Photo: Landsat-8 Image of the Larsen B Embayment, Antarctic Peninsula, 2019.

My post-baccalaureate senior research project consisted of measuring solid ice discharge from the outlet glaciers of the Larsen B Embayment, Antarctic Peninsula (AP). In 2002, the Larsen B Ice Shelf rapidly disintegrated from a combination of dynamic thinning and hydrofracture from melt ponding. This event reduced the buttressing force of the ice shelf from the local outlet glaciers, allowing them to accelerate. In 2020 Dr. Michaela King found a linear relation between weighted solid ice discharge and glacier terminus retreat distance in Greenland Ice Sheet (GrIS) outlet glaciers. As most of Greenland's outlet glaciers are not buttressed by ice shelves, my driving question for this research was: given the similar magnitude of latitudes between GrIS and AP, will the same linear trend of retreat appear for outlet glaciers in the Larsen B embayment if I use the same methodology for calculating solid ice discharge?

Using a combination of Its_Live (NASA JPL) and Go_Live (NSIDC) ice velocity measurements via Landsat image pair offset tracking, the BEDMAP2 subglaical topography dataset, and creating a series of rolling DEMs from ICESAT-2 altimetery, I aimed to address this question.

The short answer: unlikely, but indeterminate.

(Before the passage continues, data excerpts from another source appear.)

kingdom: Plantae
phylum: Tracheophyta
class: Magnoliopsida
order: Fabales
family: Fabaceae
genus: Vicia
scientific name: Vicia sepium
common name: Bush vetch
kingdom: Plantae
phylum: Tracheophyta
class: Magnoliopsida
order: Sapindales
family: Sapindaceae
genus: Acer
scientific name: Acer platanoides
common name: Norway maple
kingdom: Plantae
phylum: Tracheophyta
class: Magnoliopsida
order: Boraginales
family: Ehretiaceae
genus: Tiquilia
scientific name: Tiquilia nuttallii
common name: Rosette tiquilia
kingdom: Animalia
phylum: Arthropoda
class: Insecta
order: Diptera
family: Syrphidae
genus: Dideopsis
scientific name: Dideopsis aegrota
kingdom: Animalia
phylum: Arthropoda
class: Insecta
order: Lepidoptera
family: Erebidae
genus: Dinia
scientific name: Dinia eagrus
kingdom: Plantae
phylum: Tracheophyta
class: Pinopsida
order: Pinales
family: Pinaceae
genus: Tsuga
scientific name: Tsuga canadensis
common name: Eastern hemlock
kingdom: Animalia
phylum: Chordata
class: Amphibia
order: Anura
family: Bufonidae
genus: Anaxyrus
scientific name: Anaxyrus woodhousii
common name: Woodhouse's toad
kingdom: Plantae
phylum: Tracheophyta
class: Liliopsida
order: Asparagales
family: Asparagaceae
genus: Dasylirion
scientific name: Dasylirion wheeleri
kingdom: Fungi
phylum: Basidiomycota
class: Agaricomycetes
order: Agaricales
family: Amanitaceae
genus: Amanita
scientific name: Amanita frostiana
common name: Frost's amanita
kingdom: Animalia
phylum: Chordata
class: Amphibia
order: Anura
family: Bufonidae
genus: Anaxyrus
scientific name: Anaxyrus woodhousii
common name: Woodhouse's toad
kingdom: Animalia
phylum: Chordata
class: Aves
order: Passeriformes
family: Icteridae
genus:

Building a dense point cloud from corrected ICESAT-2 data (DEMs were not available from NSIDC due to a processing error) was successful, but interpolating a DEM without a differencing method from a standard caused occasional large errors in ice thickness (I also blame the poor resolution of the BEDMAP2 dataset), throwing off results. However, there is a seasonal pattern of solid ice discharge, likely indicating basal slippage, and a large trend of downwasting mass that is causing the embayment to fill with melange and a proto ice shelf - though without a steady increase in mass balance this thickening ice in the bay is not expected to last.